On a pleasantly dry December morning, social and advocacy workers from dozens of agencies and non-profits across Washington state gathered at South Seattle College for the annual All Home conference. Early into the conference, a challenge presented by an attendee struck me. As we went around the room naming the various organizations we represented, an older gentleman took the mic and addressed the large conference hall:

“We have so many organizations here. People from lobbying groups, service providers, advocates…we’re all here to talk about ending homelessness, but where are they? Where are the people who are homeless right now?”

The question was rhetorical; however, the answer was obvious. Those experiencing homelessness were out there, trying to survive! But his deeper question tore at my conscience. In the hours before, I had passed by, boarded the bus with, and — to my shame — averted my eyes from dozens of people living on the street. What this gentleman was really asking was why I, and every person in the room, had not asked people experiencing homelessness to join us. Our collective work is going to affect them, so why aren’t they included? Guest speaker Colleen Echohawk from Chief Seattle Club discussed the true origins of homelessness in America — the theft of ancestral homelands, and the struggle of indigenous people to be “brought to the table”. She then presented the group with an analogy of breaking that table and meeting our impacted communities where they were.

So, where are the people who are experiencing homelessness in the conversation?

Saviorism has been and continues to be a trap for philanthropists, non-profits, and the government. Our “trickle-down” economy keeps countless resources committed to keeping these organizations, their projects, and their staff afloat while funding and data keeps these well-meaning folks accountable only to the tap. Often, when impacted communities are included, roadblocks, restrictions, and hurdles are placed on them prior to receiving the support they need. 

From the perspective of the organizations, a lot of work and resources are needed to continue their work. From the perspective of those served, a lot of work and resources are wasted and provide very little. Reversing this power dynamic is crucial and can change how we uplift and empower communities experiencing homelessness.
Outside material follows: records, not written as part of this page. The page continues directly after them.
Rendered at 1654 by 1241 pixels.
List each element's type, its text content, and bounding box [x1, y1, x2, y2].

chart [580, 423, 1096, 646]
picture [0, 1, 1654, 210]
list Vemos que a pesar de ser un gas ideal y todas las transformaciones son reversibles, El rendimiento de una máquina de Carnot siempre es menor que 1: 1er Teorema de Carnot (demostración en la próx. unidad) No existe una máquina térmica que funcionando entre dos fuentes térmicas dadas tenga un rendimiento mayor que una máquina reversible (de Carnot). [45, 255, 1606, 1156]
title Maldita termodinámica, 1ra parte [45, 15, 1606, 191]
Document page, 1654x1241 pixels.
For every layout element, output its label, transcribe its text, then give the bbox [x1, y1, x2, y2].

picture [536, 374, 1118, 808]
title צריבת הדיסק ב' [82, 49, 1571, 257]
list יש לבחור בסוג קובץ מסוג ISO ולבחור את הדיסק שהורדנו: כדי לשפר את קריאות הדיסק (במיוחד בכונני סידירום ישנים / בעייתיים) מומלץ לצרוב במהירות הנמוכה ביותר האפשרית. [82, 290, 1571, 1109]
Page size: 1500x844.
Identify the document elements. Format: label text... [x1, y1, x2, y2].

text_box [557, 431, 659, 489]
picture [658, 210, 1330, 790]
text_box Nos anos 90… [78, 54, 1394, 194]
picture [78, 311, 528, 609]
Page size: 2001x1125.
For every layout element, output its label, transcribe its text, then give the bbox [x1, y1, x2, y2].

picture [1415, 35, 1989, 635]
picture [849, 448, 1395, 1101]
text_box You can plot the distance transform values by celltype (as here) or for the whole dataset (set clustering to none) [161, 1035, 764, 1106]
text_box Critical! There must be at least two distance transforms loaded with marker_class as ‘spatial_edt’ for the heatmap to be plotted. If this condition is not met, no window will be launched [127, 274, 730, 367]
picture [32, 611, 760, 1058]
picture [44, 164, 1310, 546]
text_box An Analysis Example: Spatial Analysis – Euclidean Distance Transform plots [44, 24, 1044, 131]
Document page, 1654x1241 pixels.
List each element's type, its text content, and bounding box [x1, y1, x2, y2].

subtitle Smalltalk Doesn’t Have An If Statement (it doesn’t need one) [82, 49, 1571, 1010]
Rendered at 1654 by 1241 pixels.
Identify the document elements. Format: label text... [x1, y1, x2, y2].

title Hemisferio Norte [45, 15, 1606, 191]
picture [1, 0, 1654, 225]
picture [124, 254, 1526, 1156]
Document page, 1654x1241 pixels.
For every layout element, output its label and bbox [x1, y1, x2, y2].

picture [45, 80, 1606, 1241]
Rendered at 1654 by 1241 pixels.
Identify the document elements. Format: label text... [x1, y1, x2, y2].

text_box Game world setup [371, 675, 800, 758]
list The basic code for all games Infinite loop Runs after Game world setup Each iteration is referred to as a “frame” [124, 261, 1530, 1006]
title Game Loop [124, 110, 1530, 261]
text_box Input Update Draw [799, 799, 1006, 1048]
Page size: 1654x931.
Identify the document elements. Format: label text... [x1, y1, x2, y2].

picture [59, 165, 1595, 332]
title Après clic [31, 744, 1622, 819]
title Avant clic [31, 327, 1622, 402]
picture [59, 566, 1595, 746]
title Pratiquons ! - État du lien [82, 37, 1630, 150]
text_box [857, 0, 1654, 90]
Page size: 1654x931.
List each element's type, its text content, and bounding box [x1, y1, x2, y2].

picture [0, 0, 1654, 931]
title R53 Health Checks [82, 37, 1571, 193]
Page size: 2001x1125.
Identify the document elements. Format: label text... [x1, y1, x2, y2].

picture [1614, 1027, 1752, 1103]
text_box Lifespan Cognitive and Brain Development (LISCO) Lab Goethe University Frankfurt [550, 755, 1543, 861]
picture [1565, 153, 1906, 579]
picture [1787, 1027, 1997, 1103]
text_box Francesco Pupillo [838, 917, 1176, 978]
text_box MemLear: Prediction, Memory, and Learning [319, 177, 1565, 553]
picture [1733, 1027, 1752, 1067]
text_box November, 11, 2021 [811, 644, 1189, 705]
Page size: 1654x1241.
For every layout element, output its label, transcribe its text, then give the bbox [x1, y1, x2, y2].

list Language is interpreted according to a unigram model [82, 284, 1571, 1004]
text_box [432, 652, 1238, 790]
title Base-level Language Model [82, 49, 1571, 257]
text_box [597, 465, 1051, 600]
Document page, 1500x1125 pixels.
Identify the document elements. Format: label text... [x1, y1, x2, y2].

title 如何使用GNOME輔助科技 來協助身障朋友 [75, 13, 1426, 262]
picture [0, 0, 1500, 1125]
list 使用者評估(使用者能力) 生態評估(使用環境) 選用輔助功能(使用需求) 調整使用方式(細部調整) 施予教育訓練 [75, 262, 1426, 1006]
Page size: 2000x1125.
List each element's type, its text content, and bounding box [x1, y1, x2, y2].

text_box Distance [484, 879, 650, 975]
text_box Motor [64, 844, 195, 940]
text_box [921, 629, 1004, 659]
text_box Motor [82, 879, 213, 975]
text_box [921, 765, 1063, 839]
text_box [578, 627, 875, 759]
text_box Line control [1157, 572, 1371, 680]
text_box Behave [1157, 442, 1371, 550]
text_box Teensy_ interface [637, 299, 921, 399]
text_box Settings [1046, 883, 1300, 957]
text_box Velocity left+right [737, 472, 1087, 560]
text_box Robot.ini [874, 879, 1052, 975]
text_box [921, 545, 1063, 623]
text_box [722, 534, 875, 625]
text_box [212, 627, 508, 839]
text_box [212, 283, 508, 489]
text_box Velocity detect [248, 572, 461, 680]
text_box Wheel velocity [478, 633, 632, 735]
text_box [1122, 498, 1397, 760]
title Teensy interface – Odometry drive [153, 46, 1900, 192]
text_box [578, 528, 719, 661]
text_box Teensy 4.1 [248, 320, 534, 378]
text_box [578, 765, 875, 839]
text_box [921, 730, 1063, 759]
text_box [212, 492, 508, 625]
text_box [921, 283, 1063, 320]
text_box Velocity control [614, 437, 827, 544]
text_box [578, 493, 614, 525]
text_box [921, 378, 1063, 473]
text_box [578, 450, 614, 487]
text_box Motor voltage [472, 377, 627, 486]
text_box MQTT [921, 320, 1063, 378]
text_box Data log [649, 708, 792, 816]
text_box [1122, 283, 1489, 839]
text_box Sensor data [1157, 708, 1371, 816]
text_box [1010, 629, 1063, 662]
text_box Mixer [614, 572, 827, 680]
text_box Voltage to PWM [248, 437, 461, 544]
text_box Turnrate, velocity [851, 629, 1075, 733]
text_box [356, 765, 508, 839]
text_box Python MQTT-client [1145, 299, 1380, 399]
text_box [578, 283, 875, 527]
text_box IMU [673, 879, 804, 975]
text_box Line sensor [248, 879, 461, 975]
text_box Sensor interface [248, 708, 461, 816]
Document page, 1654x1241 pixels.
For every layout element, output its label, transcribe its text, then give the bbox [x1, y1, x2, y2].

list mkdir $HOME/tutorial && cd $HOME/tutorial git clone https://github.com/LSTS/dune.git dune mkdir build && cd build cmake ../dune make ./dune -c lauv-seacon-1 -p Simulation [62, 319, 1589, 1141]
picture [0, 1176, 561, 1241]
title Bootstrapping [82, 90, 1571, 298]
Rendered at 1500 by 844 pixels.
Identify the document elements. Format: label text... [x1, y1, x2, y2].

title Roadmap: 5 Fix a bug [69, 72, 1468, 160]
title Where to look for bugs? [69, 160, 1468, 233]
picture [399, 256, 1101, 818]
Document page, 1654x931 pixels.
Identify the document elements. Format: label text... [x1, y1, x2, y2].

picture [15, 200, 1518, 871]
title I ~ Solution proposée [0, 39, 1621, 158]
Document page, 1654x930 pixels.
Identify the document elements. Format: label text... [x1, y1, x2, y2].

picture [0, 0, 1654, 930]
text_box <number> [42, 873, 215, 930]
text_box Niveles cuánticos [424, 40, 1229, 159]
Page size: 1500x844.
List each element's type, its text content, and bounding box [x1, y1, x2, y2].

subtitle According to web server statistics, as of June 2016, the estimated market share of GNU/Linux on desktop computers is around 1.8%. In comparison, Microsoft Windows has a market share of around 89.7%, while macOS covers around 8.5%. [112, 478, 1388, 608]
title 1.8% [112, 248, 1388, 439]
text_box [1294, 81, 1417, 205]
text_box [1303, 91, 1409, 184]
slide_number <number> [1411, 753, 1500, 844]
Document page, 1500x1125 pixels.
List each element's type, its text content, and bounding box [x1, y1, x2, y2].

If organizations would dedicate their resources to rally impacted communities and allow them to advocate for themselves, we would see a movement against homelessness by those experiencing it. The organizing of impacted communities has repeatedly been the origin of movements and historic revolutions. In a 2013 article about labor rights in Bangladesh, US Congresswoman Pramila Jayapal (WA-7) wrote,“…for decades factory workers — often without formalized power — put themselves at great risk by speaking out against abuses, building worker solidarity, and educating the public. It’s this worker-led organizing that has set the stage for real political and legislative change…”

It wasn’t until a century after the end of slavery that Martin Luther King Jr. began to assemble a multiracial coalition aimed at gaining economic justice — The Poor People’s Campaign. Today we’re seeing the global working-class mobilize and pressure their governments for change; but perhaps what society really needs is to mobilize and protect the poorest among us.

Each member of society has the potential and responsibility to contribute to our collective betterment. It’s undeniable that humans fail as individuals and overperform in large groups. Allies are extremely valuable, but only those affected communities can effectively fight for the change they need. They deserve the chance to reclaim their power.